You might want to take a look at Channels DVR, because it does what you are talking about. One seamless Live TV and DVR experience that pulls together all your sources - streaming live TV, cable companies, antenna, and Locast. It uses TV Everywhere for streaming/cable, HD Homerun for antenna, and Locast.


----------



## BillyClyde

convergent said:


> You might want to take a look at Channels DVR, because it does what you are talking about. One seamless Live TV and DVR experience that pulls together all your sources - streaming live TV, cable companies, antenna, and Locast. It uses TV Everywhere for streaming/cable, HD Homerun for antenna, and Locast.


Funny you mention that, because I've been using it for awhile now, and with the recent integration of the remote buttons to work directly in Channels, it is indeed much like what I was looking for now!


----------



## convergent

BillyClyde said:


> Funny you mention that, because I've been using it for awhile now, and with the recent integration of the remote buttons to work directly in Channels, it is indeed much like what I was looking for now!


Cool! I've been using it on an Apple TV but receiving a TS4K today and looking forward to seeing the remote integration.


----------



## Dan203

tenthplanet said:


> Prices go up on everything. Food, rent, cars, books, some people's wages, street repairs, coffee beans... internet costs. The average person doesn't torrent either. Piracy is a moral failing, thieves will always steal because they can. Capitalism is expensive people, get in the game, or get out.. The future has no mercy.


I don't think it's the prices of the individual services that's the issue, I think it's the combined total of subscribing to all of them that's the problem. At this point there are a dozen or more individual services that want $7-$15/mo from you, all with original content. If you subscribe to them all you can easily spend more than the cost of cable. Add to that the fact the cable companies have a monopoly on broadband internet in most markets and are also raising prices to offset their declining video subscriptions, and you've got a situation where "cutting the cord" actually costs more.

Exercise brief: According to Dan203 in the thread on streaming and live TV, why can "cutting the cord" cost more than keeping cable? Answer in one to three sentences.

Source excerpt:
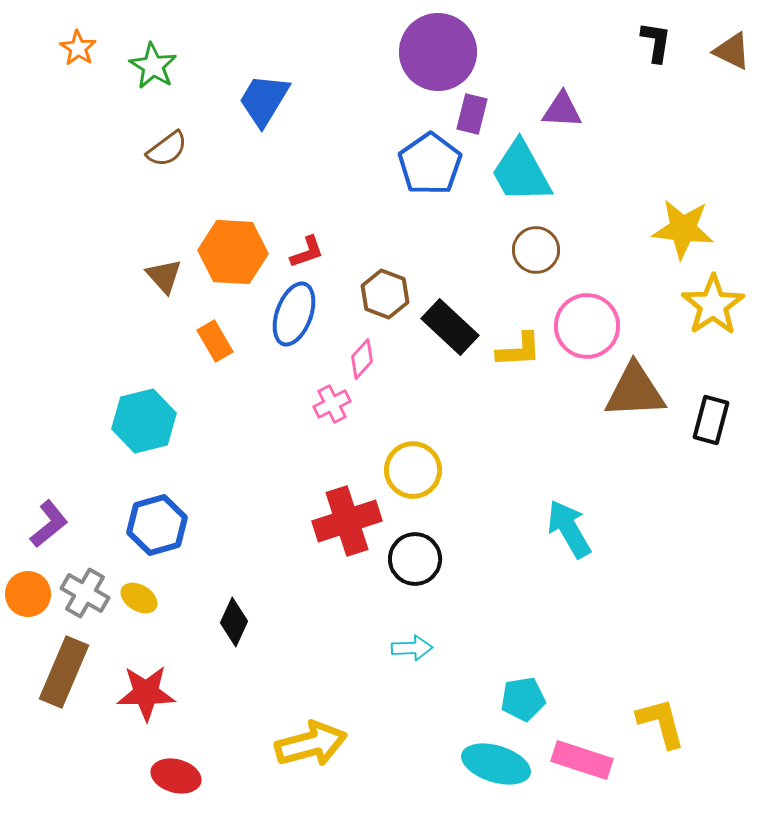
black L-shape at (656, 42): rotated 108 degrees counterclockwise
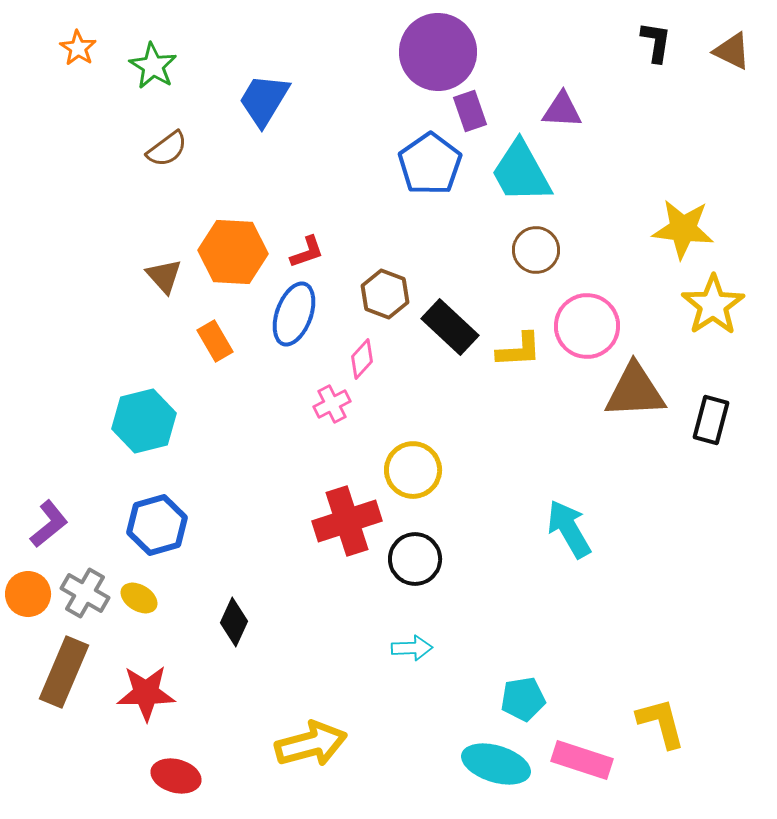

Exercise response: A dozen or more services each want $7 to $15 a month, so subscribing to all of them can easily cost more than cable. In most markets, cable companies also hold a monopoly on broadband internet, and they are raising its price to make up for their declining video subscriptions.